[[ GIVEN RECORDS, beginning ]]
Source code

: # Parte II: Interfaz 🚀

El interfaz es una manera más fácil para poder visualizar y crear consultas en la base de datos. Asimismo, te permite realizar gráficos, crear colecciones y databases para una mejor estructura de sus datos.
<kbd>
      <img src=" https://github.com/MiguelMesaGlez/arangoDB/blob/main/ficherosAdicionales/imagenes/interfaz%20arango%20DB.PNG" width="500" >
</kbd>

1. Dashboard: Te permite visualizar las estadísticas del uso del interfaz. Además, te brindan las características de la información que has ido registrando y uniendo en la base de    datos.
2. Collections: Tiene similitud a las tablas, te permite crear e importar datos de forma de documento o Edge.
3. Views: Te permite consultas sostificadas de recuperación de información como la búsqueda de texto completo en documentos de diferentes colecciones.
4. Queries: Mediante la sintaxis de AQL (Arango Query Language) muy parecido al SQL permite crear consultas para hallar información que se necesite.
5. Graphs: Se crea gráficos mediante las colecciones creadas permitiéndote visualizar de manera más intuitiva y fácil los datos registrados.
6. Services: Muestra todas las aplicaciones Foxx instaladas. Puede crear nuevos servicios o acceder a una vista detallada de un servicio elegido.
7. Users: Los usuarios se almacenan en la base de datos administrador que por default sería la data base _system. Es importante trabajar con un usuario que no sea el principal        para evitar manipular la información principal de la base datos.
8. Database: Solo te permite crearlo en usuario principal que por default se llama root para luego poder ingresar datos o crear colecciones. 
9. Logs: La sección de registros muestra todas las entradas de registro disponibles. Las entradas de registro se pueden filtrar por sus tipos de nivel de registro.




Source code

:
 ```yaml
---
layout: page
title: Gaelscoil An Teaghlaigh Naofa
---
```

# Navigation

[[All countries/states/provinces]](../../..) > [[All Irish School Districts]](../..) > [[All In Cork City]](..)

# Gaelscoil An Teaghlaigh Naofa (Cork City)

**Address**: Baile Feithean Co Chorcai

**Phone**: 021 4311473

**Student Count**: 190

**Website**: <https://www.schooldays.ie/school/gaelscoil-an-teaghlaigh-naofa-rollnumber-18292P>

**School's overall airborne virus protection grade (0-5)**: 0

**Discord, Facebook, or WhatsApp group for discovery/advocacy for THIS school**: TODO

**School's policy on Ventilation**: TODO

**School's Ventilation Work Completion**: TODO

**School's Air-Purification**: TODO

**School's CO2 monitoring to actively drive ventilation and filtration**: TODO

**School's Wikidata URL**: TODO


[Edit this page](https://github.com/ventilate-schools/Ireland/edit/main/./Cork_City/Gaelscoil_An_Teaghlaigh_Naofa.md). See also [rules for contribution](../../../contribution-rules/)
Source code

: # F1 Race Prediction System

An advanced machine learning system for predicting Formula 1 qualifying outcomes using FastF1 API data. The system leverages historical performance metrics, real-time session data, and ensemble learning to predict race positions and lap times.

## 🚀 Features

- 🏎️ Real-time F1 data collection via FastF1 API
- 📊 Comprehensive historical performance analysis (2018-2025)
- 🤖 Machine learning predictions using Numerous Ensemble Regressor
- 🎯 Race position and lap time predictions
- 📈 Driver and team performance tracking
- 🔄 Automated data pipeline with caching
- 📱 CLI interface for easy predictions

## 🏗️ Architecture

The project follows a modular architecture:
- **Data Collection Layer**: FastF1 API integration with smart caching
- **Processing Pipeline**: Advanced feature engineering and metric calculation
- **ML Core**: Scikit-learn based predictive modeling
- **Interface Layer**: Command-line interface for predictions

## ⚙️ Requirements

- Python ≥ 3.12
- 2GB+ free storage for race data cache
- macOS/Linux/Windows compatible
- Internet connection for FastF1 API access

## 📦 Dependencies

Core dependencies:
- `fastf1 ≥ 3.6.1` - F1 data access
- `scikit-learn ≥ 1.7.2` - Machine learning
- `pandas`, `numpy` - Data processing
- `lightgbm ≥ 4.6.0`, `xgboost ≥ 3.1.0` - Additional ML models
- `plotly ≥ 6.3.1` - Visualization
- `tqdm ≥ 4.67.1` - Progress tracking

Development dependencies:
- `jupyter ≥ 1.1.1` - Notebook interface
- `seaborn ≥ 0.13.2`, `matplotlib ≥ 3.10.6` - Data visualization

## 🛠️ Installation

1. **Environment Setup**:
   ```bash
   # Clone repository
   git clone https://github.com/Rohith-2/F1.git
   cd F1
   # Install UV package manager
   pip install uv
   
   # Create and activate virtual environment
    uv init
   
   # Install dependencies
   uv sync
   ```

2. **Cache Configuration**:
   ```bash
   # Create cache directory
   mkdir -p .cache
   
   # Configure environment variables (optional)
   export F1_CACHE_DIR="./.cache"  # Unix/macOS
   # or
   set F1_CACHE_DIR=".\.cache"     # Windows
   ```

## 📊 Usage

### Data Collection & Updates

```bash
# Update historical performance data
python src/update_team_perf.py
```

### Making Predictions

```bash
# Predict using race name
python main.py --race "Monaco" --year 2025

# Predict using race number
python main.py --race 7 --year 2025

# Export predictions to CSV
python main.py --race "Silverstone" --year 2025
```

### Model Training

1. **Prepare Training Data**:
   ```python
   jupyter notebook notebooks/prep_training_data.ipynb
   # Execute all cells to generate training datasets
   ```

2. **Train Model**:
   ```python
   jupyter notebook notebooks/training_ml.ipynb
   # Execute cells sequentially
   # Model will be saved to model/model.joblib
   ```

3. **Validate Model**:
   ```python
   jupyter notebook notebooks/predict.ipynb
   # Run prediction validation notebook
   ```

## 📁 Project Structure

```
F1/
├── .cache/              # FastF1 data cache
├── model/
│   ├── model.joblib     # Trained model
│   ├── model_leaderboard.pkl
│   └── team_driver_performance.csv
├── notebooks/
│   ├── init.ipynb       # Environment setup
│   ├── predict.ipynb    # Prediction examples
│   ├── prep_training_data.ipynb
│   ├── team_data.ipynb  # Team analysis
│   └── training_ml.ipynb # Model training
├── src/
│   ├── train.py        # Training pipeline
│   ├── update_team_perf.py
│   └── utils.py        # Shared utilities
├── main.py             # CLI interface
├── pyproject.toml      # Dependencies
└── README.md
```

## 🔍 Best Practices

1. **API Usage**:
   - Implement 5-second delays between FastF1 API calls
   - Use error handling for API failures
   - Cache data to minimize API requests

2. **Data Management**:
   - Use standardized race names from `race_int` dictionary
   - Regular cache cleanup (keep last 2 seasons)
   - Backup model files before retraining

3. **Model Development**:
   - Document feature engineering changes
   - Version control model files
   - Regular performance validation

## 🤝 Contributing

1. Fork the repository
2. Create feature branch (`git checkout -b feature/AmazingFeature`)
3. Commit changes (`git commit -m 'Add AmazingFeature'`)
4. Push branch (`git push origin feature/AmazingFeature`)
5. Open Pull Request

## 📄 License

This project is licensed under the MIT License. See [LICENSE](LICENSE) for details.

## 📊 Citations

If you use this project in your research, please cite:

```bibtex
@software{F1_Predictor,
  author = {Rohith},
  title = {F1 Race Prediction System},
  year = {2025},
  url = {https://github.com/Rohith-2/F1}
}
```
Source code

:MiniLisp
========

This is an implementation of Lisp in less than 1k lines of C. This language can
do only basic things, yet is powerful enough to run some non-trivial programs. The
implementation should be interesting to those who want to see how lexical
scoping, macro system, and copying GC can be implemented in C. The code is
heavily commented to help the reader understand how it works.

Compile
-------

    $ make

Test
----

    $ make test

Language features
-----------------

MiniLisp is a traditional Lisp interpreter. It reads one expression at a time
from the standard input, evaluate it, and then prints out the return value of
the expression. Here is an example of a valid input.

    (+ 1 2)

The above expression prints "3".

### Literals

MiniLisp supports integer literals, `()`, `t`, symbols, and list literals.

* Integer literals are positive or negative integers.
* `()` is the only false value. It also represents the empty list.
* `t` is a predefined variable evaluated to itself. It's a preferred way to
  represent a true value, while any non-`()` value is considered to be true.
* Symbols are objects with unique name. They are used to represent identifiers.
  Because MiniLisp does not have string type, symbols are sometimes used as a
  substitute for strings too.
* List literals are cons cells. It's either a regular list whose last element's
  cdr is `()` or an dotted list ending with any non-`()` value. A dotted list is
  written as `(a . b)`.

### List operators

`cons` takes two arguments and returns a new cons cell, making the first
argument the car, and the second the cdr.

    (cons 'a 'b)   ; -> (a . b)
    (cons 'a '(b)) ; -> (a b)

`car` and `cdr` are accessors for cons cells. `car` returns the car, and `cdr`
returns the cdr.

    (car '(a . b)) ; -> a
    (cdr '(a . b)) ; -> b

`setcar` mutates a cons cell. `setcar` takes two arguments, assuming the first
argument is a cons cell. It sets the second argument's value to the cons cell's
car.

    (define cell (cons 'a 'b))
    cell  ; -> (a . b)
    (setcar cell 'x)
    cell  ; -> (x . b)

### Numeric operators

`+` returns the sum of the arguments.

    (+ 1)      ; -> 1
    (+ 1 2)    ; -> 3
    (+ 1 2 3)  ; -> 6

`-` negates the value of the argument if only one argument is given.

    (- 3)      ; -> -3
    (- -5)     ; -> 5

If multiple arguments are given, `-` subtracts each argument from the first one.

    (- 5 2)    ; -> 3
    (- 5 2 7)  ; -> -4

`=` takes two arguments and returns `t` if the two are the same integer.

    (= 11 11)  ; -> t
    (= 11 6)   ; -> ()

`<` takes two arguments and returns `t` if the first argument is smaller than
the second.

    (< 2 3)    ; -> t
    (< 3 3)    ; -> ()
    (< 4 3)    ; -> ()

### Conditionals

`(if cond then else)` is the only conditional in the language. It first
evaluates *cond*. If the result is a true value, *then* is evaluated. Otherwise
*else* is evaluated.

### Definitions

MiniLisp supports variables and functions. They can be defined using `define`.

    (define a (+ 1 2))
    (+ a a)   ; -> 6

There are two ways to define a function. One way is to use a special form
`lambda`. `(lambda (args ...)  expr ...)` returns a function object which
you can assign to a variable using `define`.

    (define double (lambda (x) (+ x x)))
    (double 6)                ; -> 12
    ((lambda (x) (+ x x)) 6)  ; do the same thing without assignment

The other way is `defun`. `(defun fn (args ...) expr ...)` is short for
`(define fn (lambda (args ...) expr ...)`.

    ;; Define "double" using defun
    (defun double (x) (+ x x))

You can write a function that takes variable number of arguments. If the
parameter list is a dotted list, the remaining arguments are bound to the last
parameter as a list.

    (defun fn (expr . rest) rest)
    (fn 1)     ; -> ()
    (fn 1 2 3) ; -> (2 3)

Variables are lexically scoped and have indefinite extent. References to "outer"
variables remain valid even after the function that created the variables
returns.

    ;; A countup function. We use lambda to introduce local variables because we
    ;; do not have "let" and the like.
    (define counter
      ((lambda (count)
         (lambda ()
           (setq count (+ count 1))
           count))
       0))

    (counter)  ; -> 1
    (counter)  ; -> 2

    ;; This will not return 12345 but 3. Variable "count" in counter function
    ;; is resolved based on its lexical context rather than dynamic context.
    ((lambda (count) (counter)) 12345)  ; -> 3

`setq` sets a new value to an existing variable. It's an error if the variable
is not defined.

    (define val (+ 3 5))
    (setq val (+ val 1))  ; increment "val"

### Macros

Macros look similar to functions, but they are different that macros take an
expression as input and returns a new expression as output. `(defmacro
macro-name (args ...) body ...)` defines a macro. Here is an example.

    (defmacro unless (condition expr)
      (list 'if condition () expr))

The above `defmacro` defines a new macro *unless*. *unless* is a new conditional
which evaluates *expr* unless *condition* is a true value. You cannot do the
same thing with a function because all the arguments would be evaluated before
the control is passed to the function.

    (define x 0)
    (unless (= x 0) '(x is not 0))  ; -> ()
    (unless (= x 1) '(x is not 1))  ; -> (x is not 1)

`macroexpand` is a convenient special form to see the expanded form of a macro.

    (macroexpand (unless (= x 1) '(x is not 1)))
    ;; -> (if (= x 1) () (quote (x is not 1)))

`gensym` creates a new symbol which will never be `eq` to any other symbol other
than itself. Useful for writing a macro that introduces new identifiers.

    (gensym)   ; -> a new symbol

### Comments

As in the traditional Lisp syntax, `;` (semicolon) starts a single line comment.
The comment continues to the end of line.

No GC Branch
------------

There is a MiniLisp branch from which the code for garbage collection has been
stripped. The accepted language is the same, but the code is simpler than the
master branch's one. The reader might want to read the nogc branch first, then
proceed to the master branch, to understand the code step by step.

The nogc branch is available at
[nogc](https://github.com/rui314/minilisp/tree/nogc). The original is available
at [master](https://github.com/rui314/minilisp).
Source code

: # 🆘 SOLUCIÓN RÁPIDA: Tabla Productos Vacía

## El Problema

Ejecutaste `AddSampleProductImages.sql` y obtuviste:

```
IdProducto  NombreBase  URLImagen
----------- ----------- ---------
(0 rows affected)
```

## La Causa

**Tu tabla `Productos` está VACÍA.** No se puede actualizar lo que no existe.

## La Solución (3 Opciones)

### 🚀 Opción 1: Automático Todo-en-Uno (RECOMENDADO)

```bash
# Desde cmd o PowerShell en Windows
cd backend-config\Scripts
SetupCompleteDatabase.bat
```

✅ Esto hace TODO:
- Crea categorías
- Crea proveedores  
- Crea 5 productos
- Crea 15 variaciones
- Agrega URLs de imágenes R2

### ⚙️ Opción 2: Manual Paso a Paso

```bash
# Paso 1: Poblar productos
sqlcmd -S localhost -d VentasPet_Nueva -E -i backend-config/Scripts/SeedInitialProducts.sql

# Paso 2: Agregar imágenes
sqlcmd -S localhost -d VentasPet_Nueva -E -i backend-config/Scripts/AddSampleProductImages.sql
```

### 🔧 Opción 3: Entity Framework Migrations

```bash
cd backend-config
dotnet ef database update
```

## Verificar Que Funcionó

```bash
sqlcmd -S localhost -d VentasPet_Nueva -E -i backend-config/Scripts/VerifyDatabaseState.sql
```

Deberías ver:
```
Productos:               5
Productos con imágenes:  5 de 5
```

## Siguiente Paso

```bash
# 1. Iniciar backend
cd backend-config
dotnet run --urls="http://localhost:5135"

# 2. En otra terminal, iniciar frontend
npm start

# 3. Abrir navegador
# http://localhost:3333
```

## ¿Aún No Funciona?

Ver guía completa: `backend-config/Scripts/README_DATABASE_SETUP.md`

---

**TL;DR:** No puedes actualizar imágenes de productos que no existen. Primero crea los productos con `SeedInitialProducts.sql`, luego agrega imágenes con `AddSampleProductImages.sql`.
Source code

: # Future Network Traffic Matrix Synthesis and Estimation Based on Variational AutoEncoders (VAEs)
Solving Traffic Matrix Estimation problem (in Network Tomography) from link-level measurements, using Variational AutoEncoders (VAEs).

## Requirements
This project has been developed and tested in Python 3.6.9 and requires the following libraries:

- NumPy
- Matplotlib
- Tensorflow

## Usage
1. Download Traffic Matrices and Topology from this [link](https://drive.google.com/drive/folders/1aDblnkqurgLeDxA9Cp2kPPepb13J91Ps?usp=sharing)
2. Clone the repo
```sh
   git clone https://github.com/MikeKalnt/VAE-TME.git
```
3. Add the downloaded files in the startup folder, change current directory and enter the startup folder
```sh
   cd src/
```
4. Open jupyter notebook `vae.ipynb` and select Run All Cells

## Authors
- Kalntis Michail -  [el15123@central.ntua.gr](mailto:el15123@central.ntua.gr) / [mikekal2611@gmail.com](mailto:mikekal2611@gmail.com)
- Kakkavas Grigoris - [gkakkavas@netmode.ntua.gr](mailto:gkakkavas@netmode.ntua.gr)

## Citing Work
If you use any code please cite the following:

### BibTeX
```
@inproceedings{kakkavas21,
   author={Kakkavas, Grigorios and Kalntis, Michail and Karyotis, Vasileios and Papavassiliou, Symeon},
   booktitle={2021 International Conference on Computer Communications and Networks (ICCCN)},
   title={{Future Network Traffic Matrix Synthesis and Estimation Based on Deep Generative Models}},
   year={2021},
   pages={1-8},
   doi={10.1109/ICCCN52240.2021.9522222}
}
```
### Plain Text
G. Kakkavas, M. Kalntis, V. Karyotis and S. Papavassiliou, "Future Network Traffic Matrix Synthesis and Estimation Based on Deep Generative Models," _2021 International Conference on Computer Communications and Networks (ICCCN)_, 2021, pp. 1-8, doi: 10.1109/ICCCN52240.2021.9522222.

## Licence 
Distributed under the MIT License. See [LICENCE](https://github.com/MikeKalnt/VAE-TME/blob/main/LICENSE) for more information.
[[ GIVEN RECORDS, end ]]
WHAT TO DO -> Give the number of lines above containing the word "before", with no other text.

RESPONSE TO THE TASK -> 2